Sejm. Ekonomiczni nekrofile rozdają pieniądze których nie mają.

Obrazek użytkownika janksero
Kraj

Sala sejmowa, godz 14.00. Czegóż to opozycja nie obiecuje. Ale skupię się  krótko na tych, którzy rządzili przed dojściem opcji patriotycznej do władzy. I tak okazało się , że i Budka, PO i Kosiniak Kamysz, PSL, wykorzystali swój czas by mieszkańcom Polski poopowiadać jak to im nieba chcą przychylić, tylko że ten nieudolny, aktualny rząd im nie pozwala. Miliardy które rozdadzą fruwały w powietrzu a dwie lisie mordki głęboko i przymilnie zaglądając w oczy wyborców poprzez sejmową kamerę licytowały się w dobroczynności.

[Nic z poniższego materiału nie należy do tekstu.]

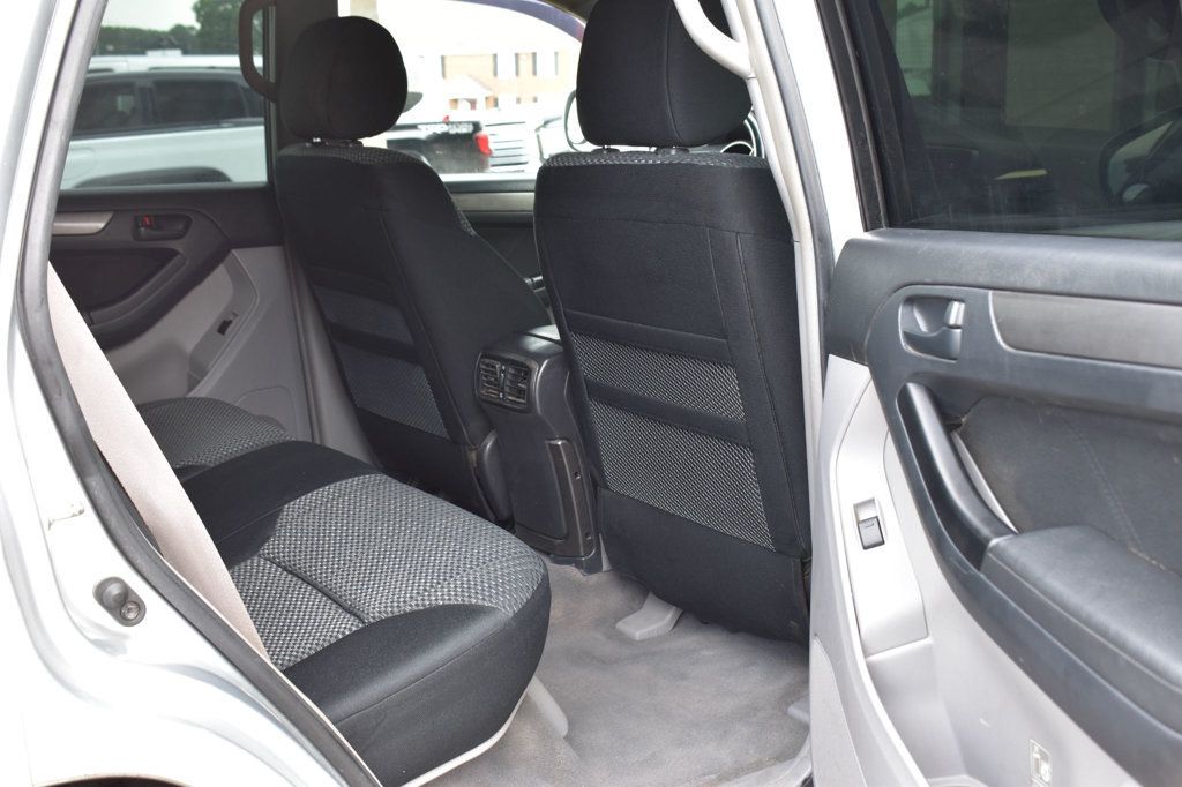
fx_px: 1329
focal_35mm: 40
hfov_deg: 47.9
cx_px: 591
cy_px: 394
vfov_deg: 33.0
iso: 400
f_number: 7.1
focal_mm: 27
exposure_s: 1/25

A ja do teraz nie dowiedziałem się, gdzie się podziały te minimum 250, a może 400 miliardów które podczas ich rządów nie trafiły do budżetu, albo ile małych firm zbankrutowało kiedyś, w ich „dobrych czasach” gdy budowano autostrady i stadiony. A byli tacy, co się powiesili a rodziny zostały bez zaległych wypłat, później pisz do ich sądu, czyli na Berdyczów. Dziś Budka obiecując dobra na prawo i lewo zapewniał m.in. o dodatkowych 20 miliardach na coś tam, już się pogubiłem na co. Może to jakieś zaskórniaki poprzedniej ekipy które im się pod łóżkiem uchowały? I teraz chcą się z narodem podzielić? Było by to chwalebne. I do teraz nie mogę się dowiedzieć, na co poszło 150 miliardów zł. , które wyciągnęli z OFE krótko przed końcem swoich rządów. Jakaś czarna dziura? Głęboka kieszeń ? Przyznam, że po pewnym czasie byłem rozbawiony skalą „ściemniania” tych urodzonych „ekonomistów”, którzy w pewnym momencie zabrali się przecież nie tylko za rabunek emerytów ale i sierot i wdów, pozbawiając rodziny dużej części zasiłku pogrzebowego / wiele lat było 6 tys, ucięli do 4 tys bo brakowało im pieniędzy/ . Jeszcze jedna kadencja, a ich nekrofilia ekonomiczna posunęła by się do wyciągania spod nieboszczyków i skromnego prześcieradła, przecież kosztuje, i zamachu na buty tekturowe, bo „po co nieboszczykowi buty” ?

A przecież i o eutanazji starych na tzw, „życzenie” zaczęto przebąkiwać, próbne balony, wzorem „nowoczesnych” krajów europejskich.

Na szczęście ich rządy się skończyły. I oby nie wróciły. Więc nie odpowiadając za nic, znowu gęby pełne frazesów i pełnymi garściami rozdają gruszki na wierzbie. A to trochę jak w ruskim dowcipie, jak mówią że dadzą, to będą zabierać, że nie użyję słowa kraść.

Szczerze mówiąc to się uśmiałem tym tupetem i bezczelnością, ale taki biedny, niezorientowany emeryt który ogląda niekiedy TVN może się dać nabrać. I to jest temat. Bo tak przymilnie patrzyli w oko kamery, i w oczki oglądających ich występy. Oszuści matrymonialni nie biorą się znikąd, to trzeba mieć dar, talent. A do takich przedstawień sejmowych także wybiera się ludzi najbardziej „utalentowanych”. Którym miód kapie z języka i umieją przekonująco wykazać „troskę” o nasz portfel. Bynajmniej nie po to, by coś do niego włożyć. Co kiedyś pokazali.